We also know that simply providing access to care is not enough. Creating a payment mechanism for services does not guarantee that everyone has exactly the healthcare that they need and deserve but it is a foundational step in the process of reinventing and providing an enhanced system of healthcare in Kentucky. The ACA and Medicaid expansion has provided a great foundation on which we can build.

MN: If you could run a pilot program within the Medicaid space what would you do to significantly move the needle and improve overall health outcomes for this population?

AZ: Nationally, as well as in Kentucky, we have not taken full advantage of the promise offered by behavioral health services and their recognition as a central component of overall healthcare, particularly for individuals with complex behavioral health conditions and co-occurring medical illnesses.

If I could run a single pilot in Kentucky to improve the health of a large group of those under-served in our communities, it would be to aggressively develop behavioral health provider based health homes for specialized populations who present high cost and high risk. These would include for example, individuals with serious and persistent mental illness, individuals with significant substance use and addictions problems, and children with complex emotional disorders.

We know that individuals with these complex conditions consume high levels of behavioral health service as well as high levels of medical services. We know that we are not serving them well. People with serious mental illness die 25 years earlier than the general population, most often from cardiac and metabolic conditions that we think of as preventable.

We know that providing appropriate and effective behavioral health services improves clinical outcomes and extends the lives of these individuals. And we also know that providing evidence based behavioral health interventions reduces medical costs and the overall Medicaid spend. These are facts that have been established in states like Arizona, Indiana and Tennessee.

Better outcomes, better quality of care, better quality of life, lower mortality rates and lower overall cost is a compelling argument for assertive development of behavioral health specific health homes for specialized populations. I have watched other states develop systems of care that achieve these successes and I know that we could do it here if we commit to making it happen.

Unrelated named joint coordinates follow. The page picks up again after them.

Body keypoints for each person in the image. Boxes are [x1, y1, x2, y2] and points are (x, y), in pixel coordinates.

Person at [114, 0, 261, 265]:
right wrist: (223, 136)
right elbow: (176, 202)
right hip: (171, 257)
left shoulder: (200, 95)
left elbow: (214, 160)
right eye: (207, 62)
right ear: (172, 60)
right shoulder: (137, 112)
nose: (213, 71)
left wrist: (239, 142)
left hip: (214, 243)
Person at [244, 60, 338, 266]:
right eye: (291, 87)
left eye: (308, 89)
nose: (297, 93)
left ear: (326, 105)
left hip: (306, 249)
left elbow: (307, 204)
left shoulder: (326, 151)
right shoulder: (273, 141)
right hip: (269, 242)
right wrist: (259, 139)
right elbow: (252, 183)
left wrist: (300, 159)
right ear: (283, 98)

MN: What steps would you like to see Kentucky and federal officials take to improve the provider environment, specifically as it relates to serving the Medicaid population?

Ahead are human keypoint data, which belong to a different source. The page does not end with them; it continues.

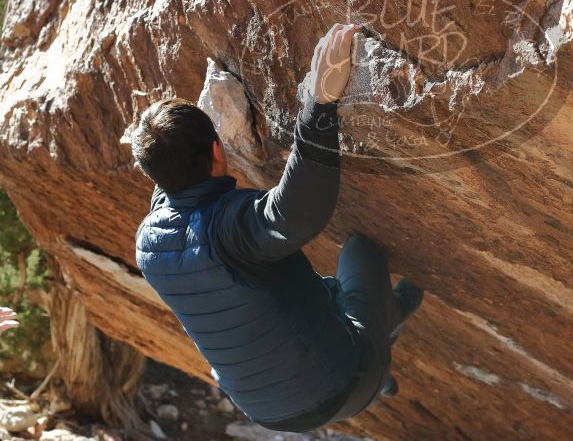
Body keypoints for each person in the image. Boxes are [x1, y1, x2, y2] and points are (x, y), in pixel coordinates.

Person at [132, 23, 423, 432]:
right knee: (361, 251)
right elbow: (296, 212)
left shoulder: (149, 243)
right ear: (218, 149)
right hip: (341, 383)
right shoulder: (227, 230)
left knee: (318, 292)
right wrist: (320, 103)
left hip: (267, 412)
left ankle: (377, 356)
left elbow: (172, 175)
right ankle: (378, 350)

AZ: The Medicaid system is still too focused on traditional medical intervention and not focused enough on community intervention and managing population health variables. We know that clinical intervention accounts for only about 20 percent of the variance in health outcomes and yet that is where almost the entire $500 billion annual Medicaid budget is spent. Individual circumstances (including housing status, poverty, and educational status) and as well as individual behaviors (including exercise, nutrition, and social supports) account for at least twice as much of the variance in health outcomes and Medicaid spends almost nothing on addressing these factors.

On one level, this is not a surprise. Medicaid is structured as a medical insurance program focused on traditional fee for service reimbursement for traditional medical illnesses. As such, it has great difficulty responding to behavioral and circumstantial factors that may be more important to health outcomes and the medical interventions themselves.

The bright future for state as well as federal Medicaid programs is developing provider contract and reimbursement structures that reward providers for population health interventions that improve outcomes, but these may not look like traditional medical intervention.

This is easy to say but hard to do. It will require revisions to medical training, a radical shift from fee for service reimbursement to population based contract structures, and the ability to think of patients as whole people rather than as a list of conditions for which we can bill. Medicaid is in the unique position to be both a thought leader and a contract driver in this essential but challenging evolution.